Bijih dari 25 tahun sejak awal periode reformasi, Indonesia mendapati dirinya menjauh dari reformasi demokratis dan pada lereng yang licin ke demokrasi tidak liberal sebagai akibat dari meningkatnya pengaruh oligarki, kata para ahli.
Kesulitan negara itu mengikuti tren yang telah dibuka selama dua dekade terakhir di negara -negara demokrasi lain di Asia Tenggara, di mana oligarki telah mengkonsolidasikan kekuasaan, kata Richard Robinson, seorang profesor ekonomi politik di University of Melbourne.

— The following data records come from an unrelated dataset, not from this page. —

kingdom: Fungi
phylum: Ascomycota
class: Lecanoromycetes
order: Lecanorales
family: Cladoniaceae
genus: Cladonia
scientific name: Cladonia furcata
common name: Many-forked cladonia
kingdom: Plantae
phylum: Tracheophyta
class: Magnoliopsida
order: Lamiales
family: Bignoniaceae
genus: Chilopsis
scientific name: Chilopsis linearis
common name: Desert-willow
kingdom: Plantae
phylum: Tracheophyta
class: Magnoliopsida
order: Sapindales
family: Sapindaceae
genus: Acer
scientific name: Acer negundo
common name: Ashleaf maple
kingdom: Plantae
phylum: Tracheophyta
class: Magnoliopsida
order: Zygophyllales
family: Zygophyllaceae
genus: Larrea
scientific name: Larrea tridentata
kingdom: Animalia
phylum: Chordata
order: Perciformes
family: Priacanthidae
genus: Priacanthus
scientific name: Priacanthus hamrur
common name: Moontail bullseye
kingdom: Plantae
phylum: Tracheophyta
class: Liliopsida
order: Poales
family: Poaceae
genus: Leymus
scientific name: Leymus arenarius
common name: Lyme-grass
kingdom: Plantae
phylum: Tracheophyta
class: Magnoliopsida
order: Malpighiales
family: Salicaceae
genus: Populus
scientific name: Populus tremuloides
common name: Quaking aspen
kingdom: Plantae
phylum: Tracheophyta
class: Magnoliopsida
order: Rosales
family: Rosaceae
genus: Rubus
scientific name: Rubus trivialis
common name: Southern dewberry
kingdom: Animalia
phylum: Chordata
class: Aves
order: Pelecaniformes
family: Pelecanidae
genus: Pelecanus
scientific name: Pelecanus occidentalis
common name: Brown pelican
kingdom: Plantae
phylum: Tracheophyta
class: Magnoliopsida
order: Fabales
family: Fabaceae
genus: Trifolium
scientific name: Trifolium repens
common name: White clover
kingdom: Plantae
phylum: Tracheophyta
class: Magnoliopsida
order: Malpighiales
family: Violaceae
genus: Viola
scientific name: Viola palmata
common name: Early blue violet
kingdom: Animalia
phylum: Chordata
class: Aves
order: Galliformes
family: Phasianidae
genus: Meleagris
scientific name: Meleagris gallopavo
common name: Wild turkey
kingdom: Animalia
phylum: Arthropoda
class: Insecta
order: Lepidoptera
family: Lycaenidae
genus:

Robinson menuliskan kembali kekuasaan reorganisasi di Indonesia: Politik Oligarki di Zaman Pasar pada tahun 2004, salah satu analisis politik yang paling banyak dikutip dari kejatuhan mantan rezim orde baru otoriter mantan Presiden Soeharto.
Dua puluh tahun sejak buku ini diterbitkan, gerakan reformasi telah semakin lemah karena masyarakat sipil gagal membuat perubahan yang berarti, seperti kemunculan partai Buruh yang kuat, kata peneliti pada diskusi publik yang diselenggarakan oleh Pusat Penelitian Asia Universitas Indonesia ( Busur) pada hari Selasa.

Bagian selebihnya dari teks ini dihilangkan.